CHALLENGE :: Please copy the text lines of every item below word for word, in the order they appear. Leave the pictures out of your answer.

PROVIDED RECORDS ::
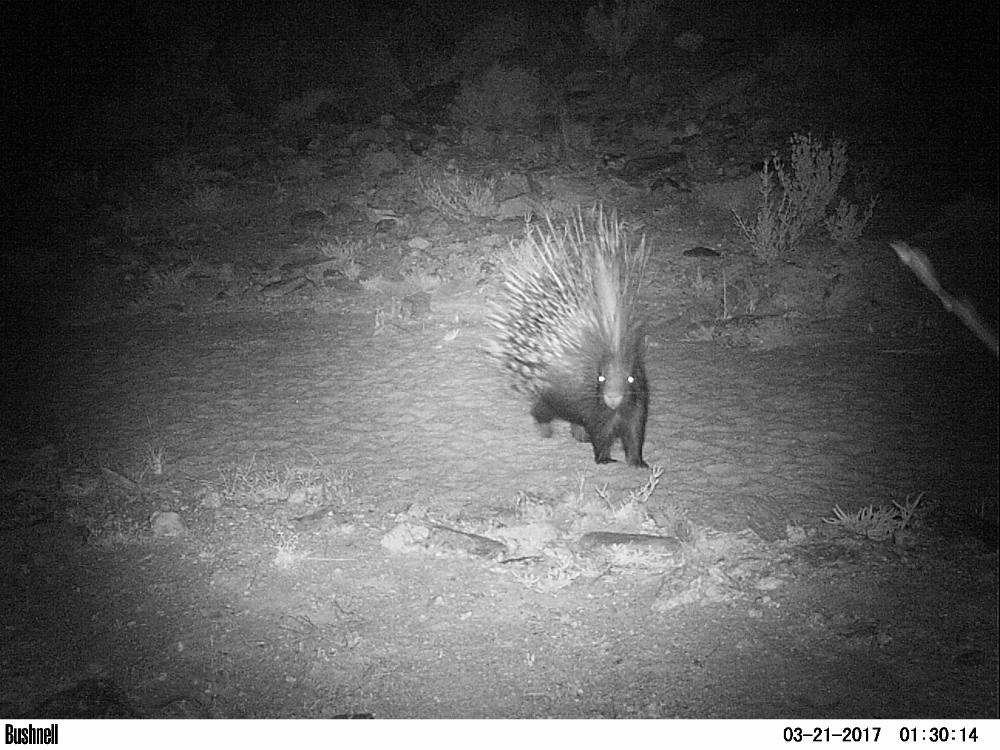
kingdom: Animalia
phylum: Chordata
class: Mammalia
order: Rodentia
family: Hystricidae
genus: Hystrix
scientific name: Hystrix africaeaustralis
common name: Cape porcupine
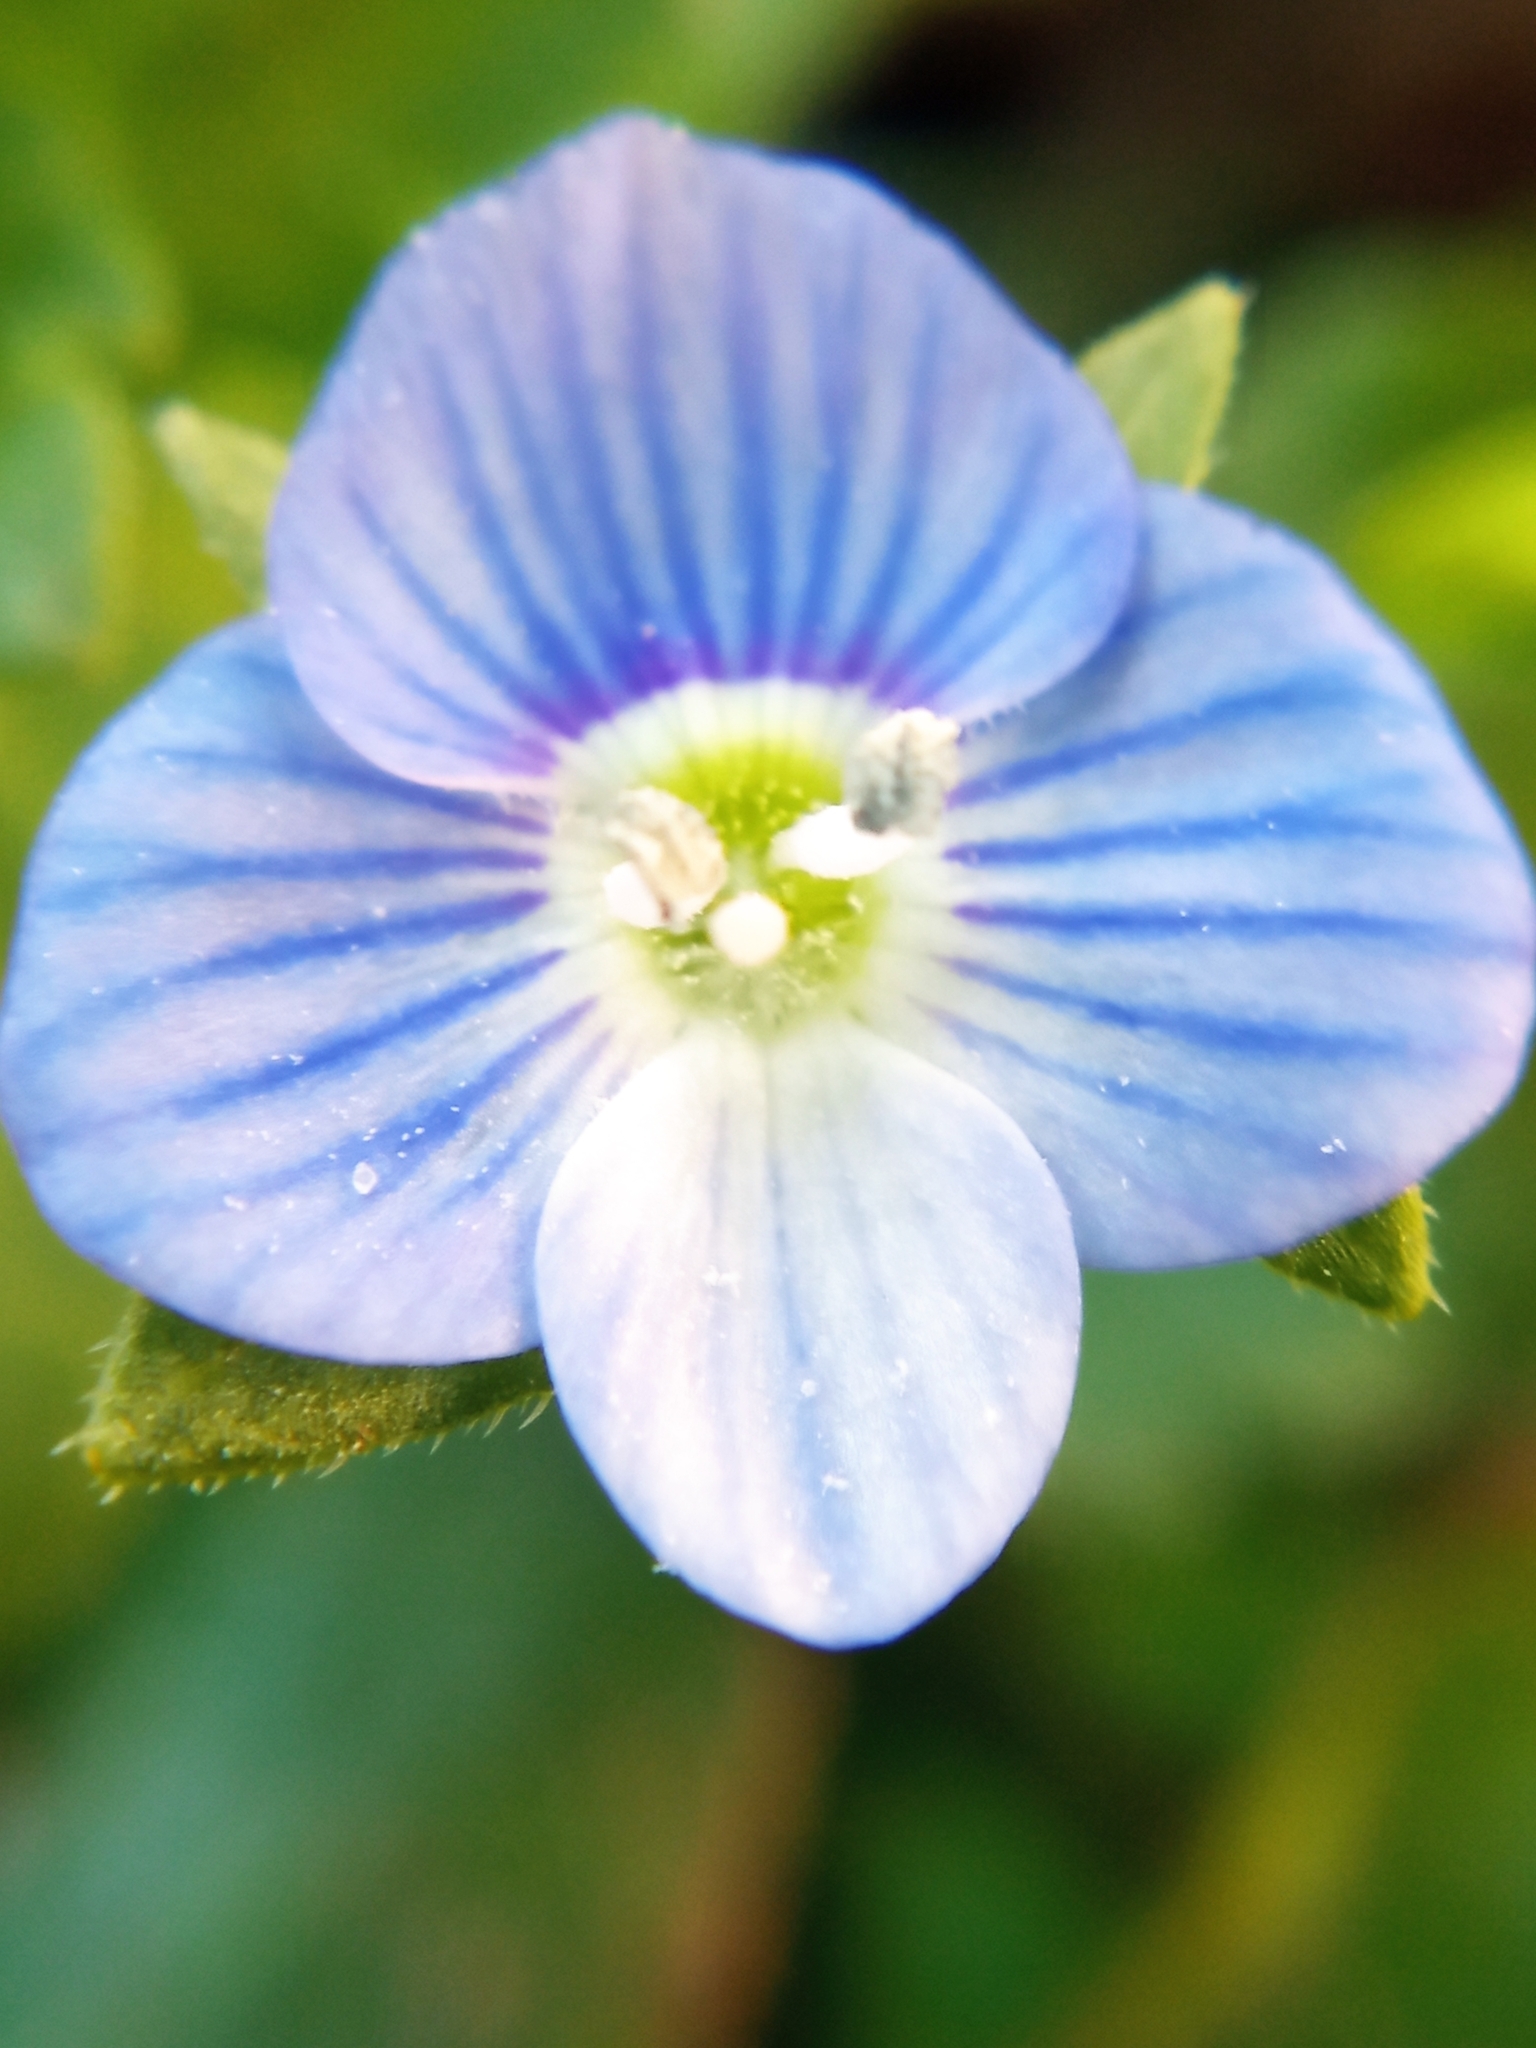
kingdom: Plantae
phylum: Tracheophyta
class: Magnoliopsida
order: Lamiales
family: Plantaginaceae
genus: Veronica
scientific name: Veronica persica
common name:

FINISHED TASK ::
kingdom: Animalia
phylum: Chordata
class: Mammalia
order: Rodentia
family: Hystricidae
genus: Hystrix
scientific name: Hystrix africaeaustralis
common name: Cape porcupine
kingdom: Plantae
phylum: Tracheophyta
class: Magnoliopsida
order: Lamiales
family: Plantaginaceae
genus: Veronica
scientific name: Veronica persica
common name:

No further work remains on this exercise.